Reactive oxygen species contribute to cell killing and p-glycoprotein downregulation by salvicine in multidrug resistant K562/A02 cells

Abstract

Salvicine, a novel diterpenoid quinone compound, displays potent antitumor activities in vitro and in vivo, which is under Phase II clinical trials for cancer therapy. Our previous studies have shown that salvicine effectively kills multidrug-resistant (MDR) cells and down-regulates mdr-1 and P-glycoprotein (P-gp) levels by activation of transcription factor c-Jun in MDR K562/A02 cells. Recent studies have further demonstrated that salvicine-formed reactive oxygen species (ROS) contribute to its induction of cytotoxicity, DNA double strand breaks and apoptosis.

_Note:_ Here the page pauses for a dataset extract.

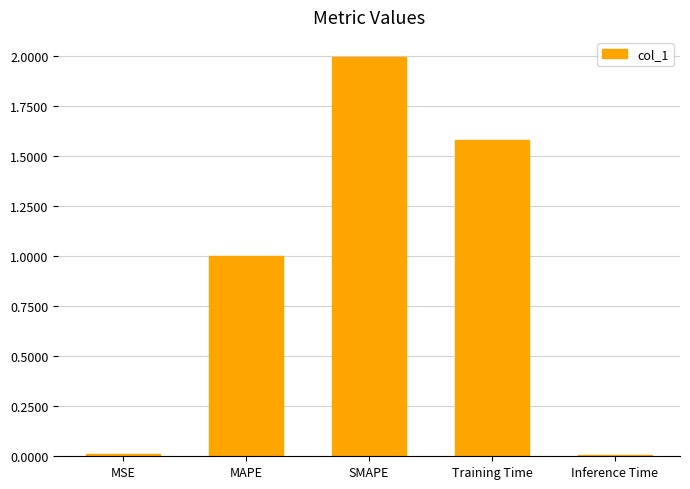

What position from the right is Training Time?

2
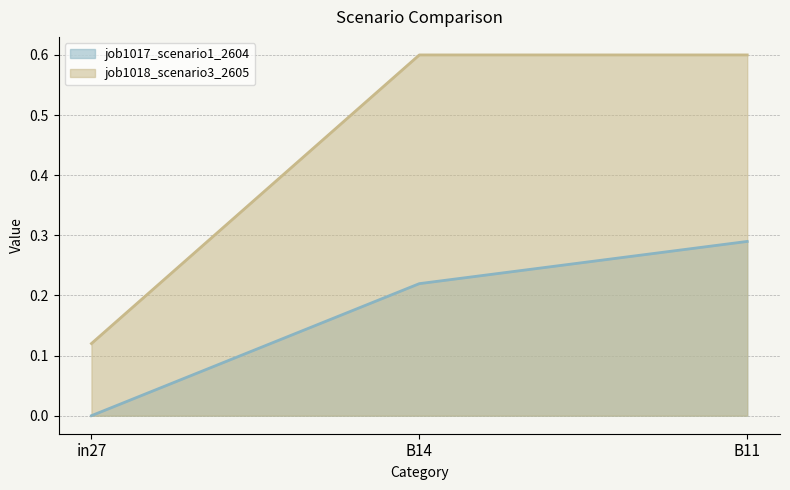

At which category is the sum across all series the highest?

B11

In this study, we showed that salvicine induced equal ROS generation and glutathione depletion in both sensitive K562 and MDR K562/A02 cells. Pre-incubation with thiol antioxidants glutathione or N-acetyl-cysteine (NAC, precursor of intracellular glutathione) almost abolished the cytotoxicity of salvicine, which also could be attenuated by the H2O2-specific scavenger catalase. Moreover, NAC abrogated salvicine-induced DNA double strand breaks and apoptosis. Notably, both H2O2 and vitamin C potentiated the cytotoxicity and apoptotic induction of salvicine in parental K562 and MDR K562/A02 cells, and catalase could remove such potentiation. Furthermore, pretreatment of K562/A02 cells with NAC eliminated P-gp downregulation, JNK phosphorylation and c-Jun activation induced by salvicine. Our data collectively indicate that salvicine-generated ROS contribute to both cell killing and P-gp downregulation in MDR K562/A02 cells, thus extending our prior related studies. This study also opens the possibility of the combination therapy of salvicine and vitamin C in the future.